A rising anti-drug effort occupies some of these troops, but independent military analysts say the military expansion is principally a result of the south's social conflict.

Jorge Luis Sierra, of the Iberoamerican University, estimates that about 25,000 military personnel are involved directly in the fight against drug trafficking -- and three times as many are concentrated in Chiapas, Guerrero and Oaxaca, the states where armed movements are most active.

Some areas militarized

One effect has been a militarization of some areas, especially those where the Popular Revolutionary Army and the Zapatistas are strongest.

Only 45 minutes from the famous white sand beaches of Acapulco in Guerrero state, heavily armed government troops move continually through mountain villages, and joint military-police units man checkpoints along curvy, rutted roads. Reports of beatings, disappearances and torture of the local populations are increasing.

"It's a vicious cycle. The government is getting rougher, and the people are reacting more," says the Rev. Maximo Gomez, a Roman Catholic priest in Atoyac in Guerrero state.

Gomex is known locally as the "guerrilla priest" because of his acknowledged role as political adviser to the Popular Revolutionary Army.
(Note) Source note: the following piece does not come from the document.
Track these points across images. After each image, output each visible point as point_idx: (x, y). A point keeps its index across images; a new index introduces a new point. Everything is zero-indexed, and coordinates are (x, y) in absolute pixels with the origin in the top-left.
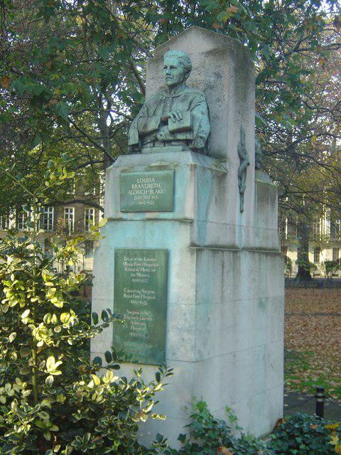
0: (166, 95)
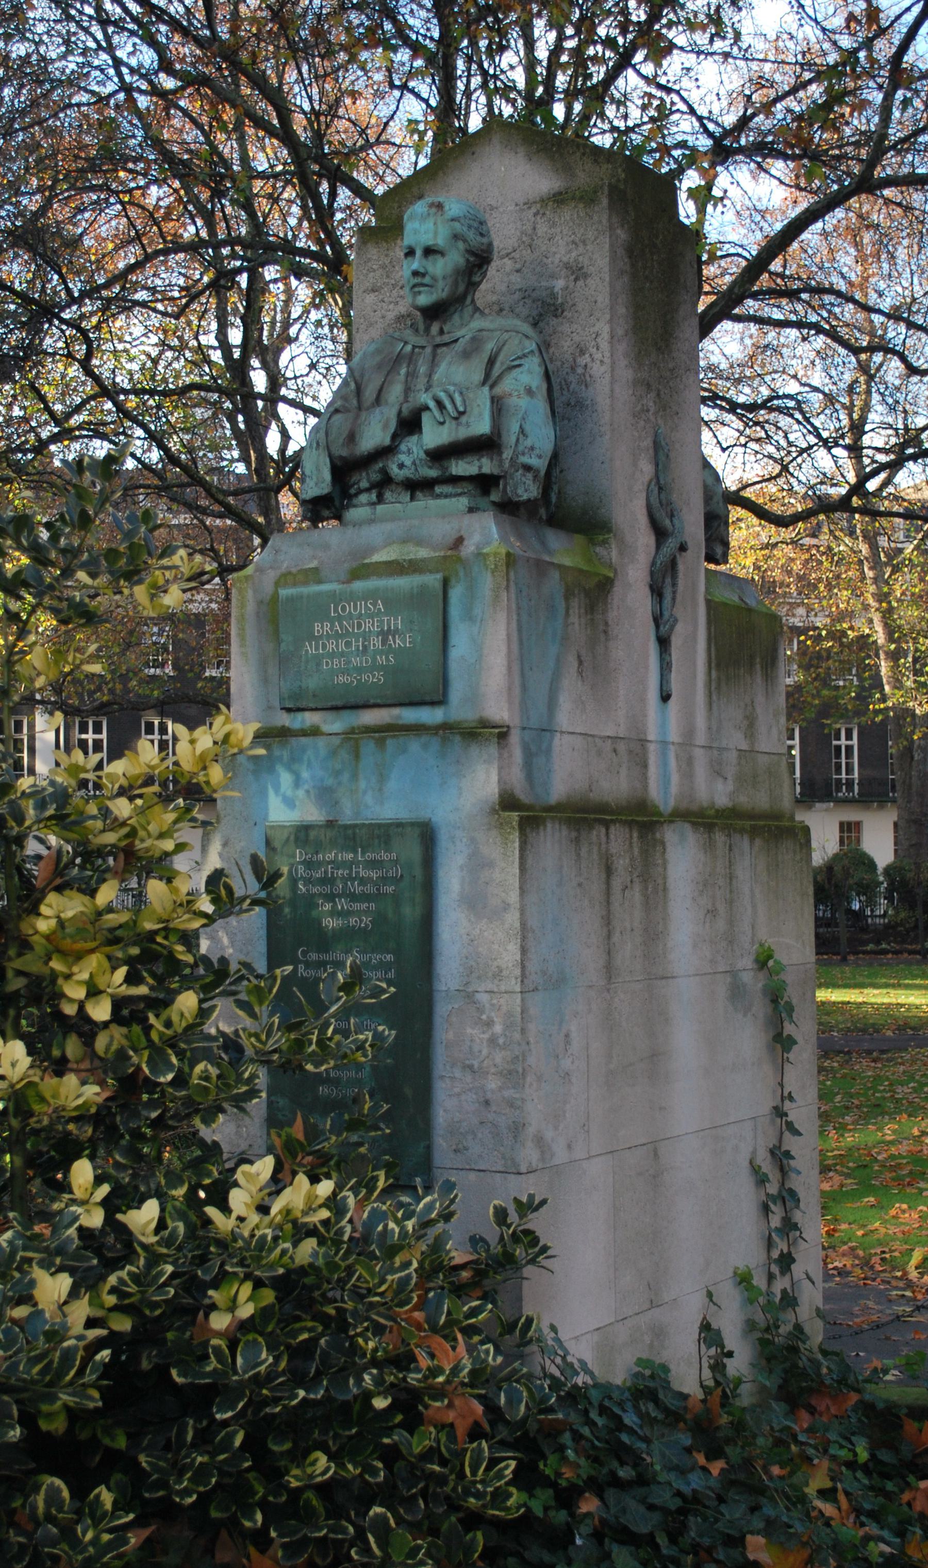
0: (414, 339)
Government officials say the south's problems are essentially economic. The region is benefiting from President Ernesto Zedillo's policy of targeting social spending to communities based on a poverty index. Under this policy, the bulk of social spending is expected to go south. And the governor of Chiapas is working on a new program to increase private investment in the state.

There is a political dimension, too. The autonomy sought by the revolutionary movements is in conflict with old-time political bosses who dominate the region by delivering votes to the ruling Institutional Revolutionary Party (PRI) in exchange for the right to rule their mini-fiefdoms.

Autonomy sought

After five years of virtual stalemate, the Zapatista conflict has come down to the issue of political autonomy for Indians in the region. The rebels demand constitutional changes that would allow indigenous communities to form autonomous municipalities, to decide how to spend federal funds and to apply traditional customs in electing officials.

Threatened with a shrinking power base and afraid of the legal ambiguity of the proposal, the government has repeatedly rejected autonomous municipalities as a violation of national sovereignty.

"The Zapatistas are saying, 'We simply want adequate political space to express our form of life.' That seems to me very democratic," says Jose del Val, director of the Inter-American Indigenous Institute. "But autonomous municipalities would transfer a lot of the resources now controlled by the federal government to municipalities. It's really a fight against Mexico's centralized political system."

With the government and the Zapatistas holding firm on the issue, a dialogue looks unlikely anytime soon.

"There will be a revolution. There's is no other road left," says Gomez, the guerrilla priest, his rectory surrounded by one of the country's richest coffee growing regions and some of its worst poverty.

"It's not possible to wait much longer. The people here just can't stand it."